WHAT NEEDS TO BE DONE
Only the lines from the start of the entries through the line with "## Overview" should be returned, each exactly as it stands, and no pictures.

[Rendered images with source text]
-.-.-

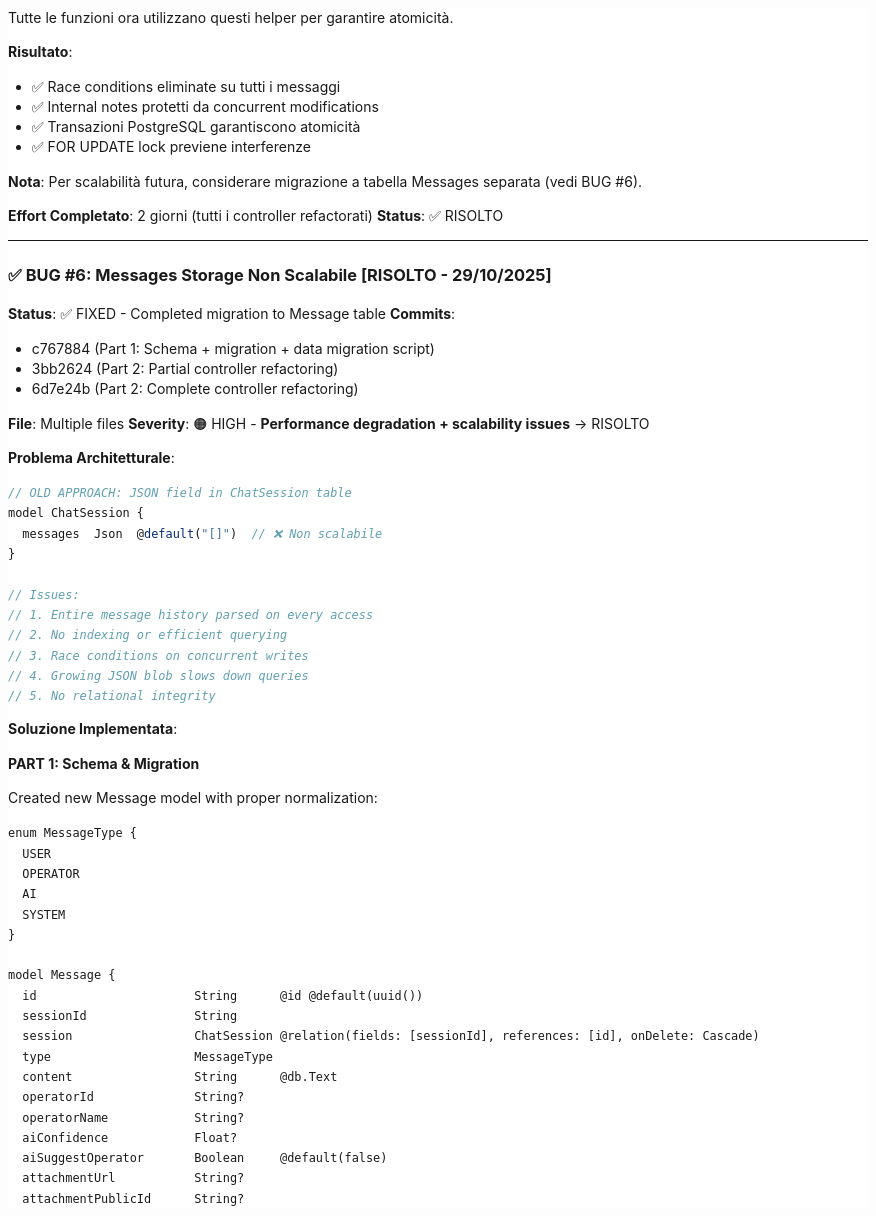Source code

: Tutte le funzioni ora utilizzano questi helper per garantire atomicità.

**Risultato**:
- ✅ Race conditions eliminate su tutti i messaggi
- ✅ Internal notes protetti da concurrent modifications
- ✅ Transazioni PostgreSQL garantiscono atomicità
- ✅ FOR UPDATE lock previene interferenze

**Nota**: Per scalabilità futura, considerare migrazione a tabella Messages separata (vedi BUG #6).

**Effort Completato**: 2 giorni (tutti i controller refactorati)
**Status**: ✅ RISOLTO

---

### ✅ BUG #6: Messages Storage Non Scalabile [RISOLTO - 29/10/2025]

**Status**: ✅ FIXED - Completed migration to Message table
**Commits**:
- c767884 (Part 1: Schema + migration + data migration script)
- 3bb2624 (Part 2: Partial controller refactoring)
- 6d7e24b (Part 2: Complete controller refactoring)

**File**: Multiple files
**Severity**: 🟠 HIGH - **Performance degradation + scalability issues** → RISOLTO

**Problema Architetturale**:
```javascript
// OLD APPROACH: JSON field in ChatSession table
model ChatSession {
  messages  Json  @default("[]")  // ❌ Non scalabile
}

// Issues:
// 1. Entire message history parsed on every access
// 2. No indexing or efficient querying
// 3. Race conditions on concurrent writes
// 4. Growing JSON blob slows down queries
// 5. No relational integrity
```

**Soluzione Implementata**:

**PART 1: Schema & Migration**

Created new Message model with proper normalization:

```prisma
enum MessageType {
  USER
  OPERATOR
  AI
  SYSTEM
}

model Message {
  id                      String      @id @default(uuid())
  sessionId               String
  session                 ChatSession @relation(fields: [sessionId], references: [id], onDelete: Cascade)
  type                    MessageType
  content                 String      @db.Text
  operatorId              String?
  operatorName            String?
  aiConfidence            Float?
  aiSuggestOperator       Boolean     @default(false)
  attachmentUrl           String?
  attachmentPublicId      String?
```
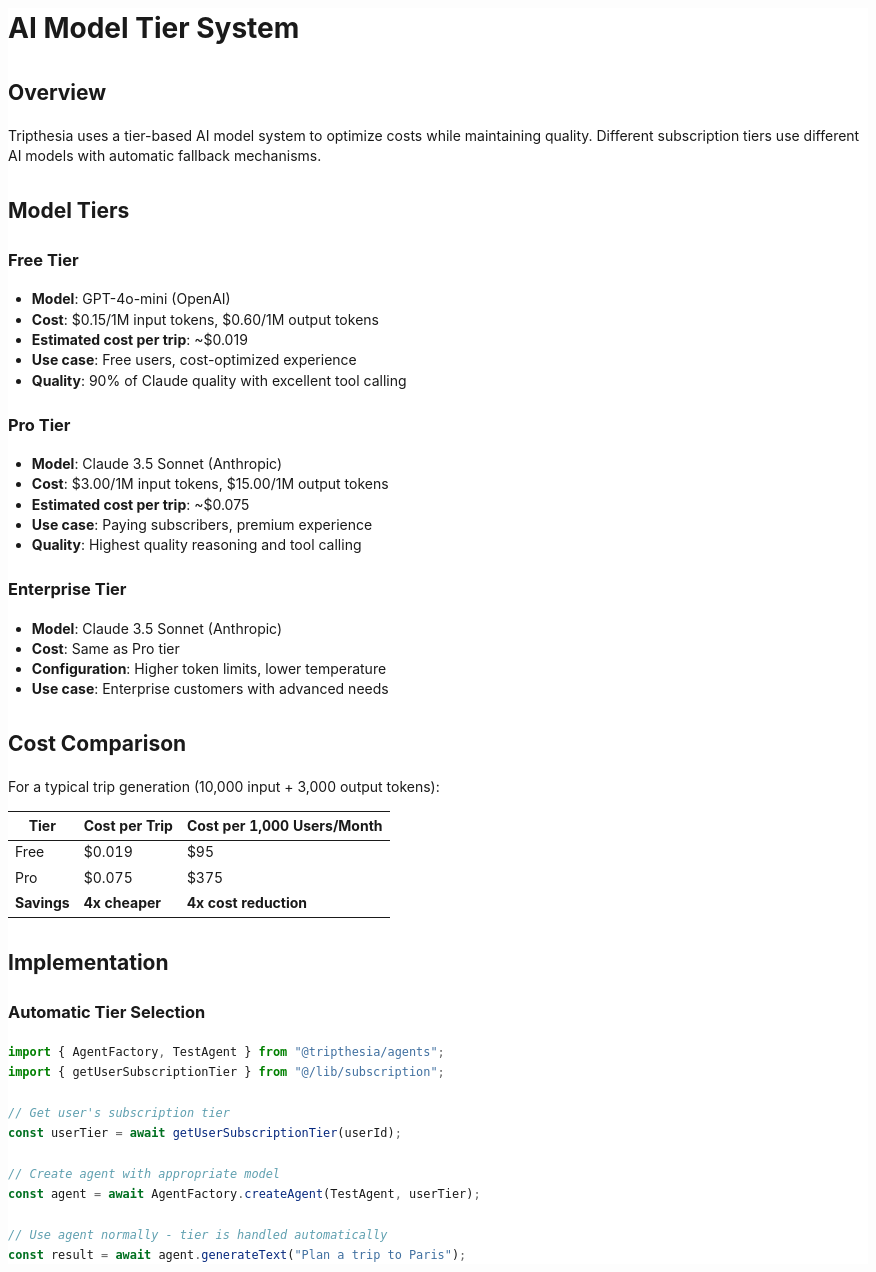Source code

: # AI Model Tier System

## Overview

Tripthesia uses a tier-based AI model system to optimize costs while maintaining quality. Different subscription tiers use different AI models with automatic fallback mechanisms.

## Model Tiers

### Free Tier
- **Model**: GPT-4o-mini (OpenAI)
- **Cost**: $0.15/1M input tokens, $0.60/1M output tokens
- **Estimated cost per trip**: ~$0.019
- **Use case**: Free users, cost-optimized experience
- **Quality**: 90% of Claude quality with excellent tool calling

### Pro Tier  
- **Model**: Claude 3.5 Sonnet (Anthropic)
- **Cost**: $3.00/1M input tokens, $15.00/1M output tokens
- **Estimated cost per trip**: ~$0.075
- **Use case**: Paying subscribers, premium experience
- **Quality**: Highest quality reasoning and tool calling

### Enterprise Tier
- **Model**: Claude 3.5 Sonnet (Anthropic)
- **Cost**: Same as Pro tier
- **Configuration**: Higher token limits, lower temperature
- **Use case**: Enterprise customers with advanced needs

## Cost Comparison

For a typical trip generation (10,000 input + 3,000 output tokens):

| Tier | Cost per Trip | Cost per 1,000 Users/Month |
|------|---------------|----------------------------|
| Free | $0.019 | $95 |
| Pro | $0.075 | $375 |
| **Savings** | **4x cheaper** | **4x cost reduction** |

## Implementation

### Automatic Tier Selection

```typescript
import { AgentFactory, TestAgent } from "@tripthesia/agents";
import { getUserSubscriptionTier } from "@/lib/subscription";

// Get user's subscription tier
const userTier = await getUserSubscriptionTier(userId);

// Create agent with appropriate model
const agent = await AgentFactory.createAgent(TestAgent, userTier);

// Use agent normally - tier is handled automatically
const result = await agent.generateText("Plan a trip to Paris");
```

-.-.-

SOLUTION FOR THIS EXERCISE
Source code

: Tutte le funzioni ora utilizzano questi helper per garantire atomicità.

**Risultato**:
- ✅ Race conditions eliminate su tutti i messaggi
- ✅ Internal notes protetti da concurrent modifications
- ✅ Transazioni PostgreSQL garantiscono atomicità
- ✅ FOR UPDATE lock previene interferenze

**Nota**: Per scalabilità futura, considerare migrazione a tabella Messages separata (vedi BUG #6).

**Effort Completato**: 2 giorni (tutti i controller refactorati)
**Status**: ✅ RISOLTO

---

### ✅ BUG #6: Messages Storage Non Scalabile [RISOLTO - 29/10/2025]

**Status**: ✅ FIXED - Completed migration to Message table
**Commits**:
- c767884 (Part 1: Schema + migration + data migration script)
- 3bb2624 (Part 2: Partial controller refactoring)
- 6d7e24b (Part 2: Complete controller refactoring)

**File**: Multiple files
**Severity**: 🟠 HIGH - **Performance degradation + scalability issues** → RISOLTO

**Problema Architetturale**:
```javascript
// OLD APPROACH: JSON field in ChatSession table
model ChatSession {
  messages  Json  @default("[]")  // ❌ Non scalabile
}

// Issues:
// 1. Entire message history parsed on every access
// 2. No indexing or efficient querying
// 3. Race conditions on concurrent writes
// 4. Growing JSON blob slows down queries
// 5. No relational integrity
```

**Soluzione Implementata**:

**PART 1: Schema & Migration**

Created new Message model with proper normalization:

```prisma
enum MessageType {
  USER
  OPERATOR
  AI
  SYSTEM
}

model Message {
  id                      String      @id @default(uuid())
  sessionId               String
  session                 ChatSession @relation(fields: [sessionId], references: [id], onDelete: Cascade)
  type                    MessageType
  content                 String      @db.Text
  operatorId              String?
  operatorName            String?
  aiConfidence            Float?
  aiSuggestOperator       Boolean     @default(false)
  attachmentUrl           String?
  attachmentPublicId      String?
```
Source code

: # AI Model Tier System

## Overview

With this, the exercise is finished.